This is a Journal entry by Lucan

The Sun Newspaper

Post 1

Lucan

In the heirachy of informative current affairs sources, The Sun comes somewhere between the Daily Mail and Roger Hargreaves's Mr Men books. It is designed to provide the reader with a sense of having bought a newspaper without actually having to find anything out about the world in which they live.

Frequently what The Sun calls news bears no resemblance to what is currently going on in the world. On a day where an earthquake ravages Mexico and leave 3,000 dead with a further 200,000 homeless, The Sun is likely to lead with a story involving the break up of a soap star's marriage or a picture of a cloud which resembles a recently dead celebrity. After 4 pages of intrusive photos, a topless 20-something lissom beauty and news of other petty beaurocracies and infidelities, the earthquake might just warrant a footnote on page 12. Providing there were no fashion events to report on, anyway.

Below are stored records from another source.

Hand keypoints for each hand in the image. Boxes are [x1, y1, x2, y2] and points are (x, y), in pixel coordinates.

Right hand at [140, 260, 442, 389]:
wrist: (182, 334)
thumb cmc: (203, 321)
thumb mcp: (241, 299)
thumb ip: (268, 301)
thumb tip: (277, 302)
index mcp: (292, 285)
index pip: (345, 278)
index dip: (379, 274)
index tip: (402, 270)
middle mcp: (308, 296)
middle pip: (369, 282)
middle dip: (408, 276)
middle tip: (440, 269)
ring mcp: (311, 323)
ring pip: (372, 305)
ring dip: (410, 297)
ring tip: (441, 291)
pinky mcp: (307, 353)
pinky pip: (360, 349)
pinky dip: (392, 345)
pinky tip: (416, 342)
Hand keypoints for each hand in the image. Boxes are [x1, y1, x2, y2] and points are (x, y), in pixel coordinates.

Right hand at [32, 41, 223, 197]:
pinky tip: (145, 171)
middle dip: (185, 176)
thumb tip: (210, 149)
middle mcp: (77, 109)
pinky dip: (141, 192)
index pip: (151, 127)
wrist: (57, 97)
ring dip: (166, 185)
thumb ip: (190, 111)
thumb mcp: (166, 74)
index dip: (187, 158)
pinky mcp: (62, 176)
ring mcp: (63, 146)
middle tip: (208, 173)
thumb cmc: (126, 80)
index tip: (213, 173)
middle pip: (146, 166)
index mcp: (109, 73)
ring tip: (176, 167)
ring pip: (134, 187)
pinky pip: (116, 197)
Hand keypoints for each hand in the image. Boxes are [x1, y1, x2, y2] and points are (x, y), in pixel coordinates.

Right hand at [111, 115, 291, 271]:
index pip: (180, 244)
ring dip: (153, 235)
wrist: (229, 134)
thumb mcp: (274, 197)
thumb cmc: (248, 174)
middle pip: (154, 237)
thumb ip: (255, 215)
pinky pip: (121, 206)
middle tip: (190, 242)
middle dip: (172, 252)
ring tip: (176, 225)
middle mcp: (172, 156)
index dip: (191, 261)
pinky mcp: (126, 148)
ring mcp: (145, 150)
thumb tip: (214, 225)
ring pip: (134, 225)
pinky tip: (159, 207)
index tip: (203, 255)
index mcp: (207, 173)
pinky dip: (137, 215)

When The Sun does grudgingly cover a current affairs topic in some depth, the reader can be guaranteed a selective view on the subject with frequent xenophobic leanings, lots of moral high-ground taking and a view so blinkered as to make a racehorse feel claustrophobic. In The Sun, the European Union are "mad Euro-crats" who inevitably want to impose the "will of Brussels" to govern the size, shape & length of our cucumbers. Members of Parliament are frequently "Ministers For Sleaze" or linked with top class, cocaine snorting call girls. All professional sportsmen have, at one time or another, strayed from the path of fidelity with a "busty sex kitten". And possible her mother, sister, drugs dealer or any combination of the above.

The Sun caters for and reflects the views of the "hard working honest Brit" to the hilt. Bearing in mind The Sun's daily content, this says a worrying amount about the British people. Some of its headlines have passed into folklore - the morning after the sinking of the General Belgrano during the Falklands War, The Sun prompted outrage and earned condemnation by summing up the contentious loss of life with the succinct "Gotcha!". It later followed with the unforgettable "Up Yours Delors", reflecting the mood of many Britons. Granted, the mood of many Britons was being formed by only hearing one side of the argument, but it's a headline that we still remember some 10 years later.

Laugh as we might, The Sun is read by millions of impressionable souls each day, with its Sunday incarnation, The News Of The World, read by similar numbers. For many of these people, The Sun forms their opinions on current affairs and is possibly the only voice they hear & trust before they enter a polling booth to decide how their country is run.

If The Sun doesn't like you, a significant amount of people hear about your failings & your task is made correspondingly more difficult. On the day of the 1994 general election The Sun gave over its entire front page in a request for the last person leaving Britain to turn out the lights. If the Labour party won. Not so much a supportive act for the Tory party as opposed to a destructive act which helped lose Labour the election. At present The Sun is fighting a long running campaign against Britain's entry into the single European currency and the single European market, coincidentally a view shared by Rupert Murdoch, the owner of News International, who in turn own The Sun.

So many people with only one side of the argument. Which begs the question; why do so many people buy The Sun? There are a number of options. Firstly that they discovered it when they were much younger and bought it for the daily flash of cleavage on page 3 and it later became a habit. Or they really do feel that it provides a supportive voice that they lack on such issues. If the latter is true it means two things: that we will never be short of mutton and that the British public may always be viewed with some suspicion by out European counterparts. Still, at least we'll have our kebabs to keep us company whilst we sit in splendid isolation, peering sceptically across the English Channel........


The Sun Newspaper

Post 2

Global Village Idiot

An excellent summation of the fetid pile of cack, Lucan.

I notice you missed out some of the Sun's finest moments - such as claiming that some Liverpudlians in the crowd at Hillsborough for the disaster were picking the pockets of the dead and urinating on their bodies, a scandalous and unsupported claim which sees it boycotted in parts of Merseyside to this day - but you capture the spirit of the rag.

I asked my father (an otherwise decent, working-class Brit) why he buys it, and he claimed it was for the football coverage and (get this) because "it doesn't take too long to read". How can you answer that?

Most distressing of all, the tales of "European domination" that they cite have struck home and he would hate to lose the pound - despite the fact that sterling's current exchange strength means his company has no work and he may lose his job.

I tried to point out that, under European rules, we have just as much say in running Germany as they do in running us - and where are the Sun stories heralding "British MEPs tip vote to ban leather shorts"? Or could it be that we don't care what happens in Germany, France and the rest, and they don't care about us? The naivety and paranoia of it depresses me.

All of which is a long-winded way of saying: I agree, and nicely written.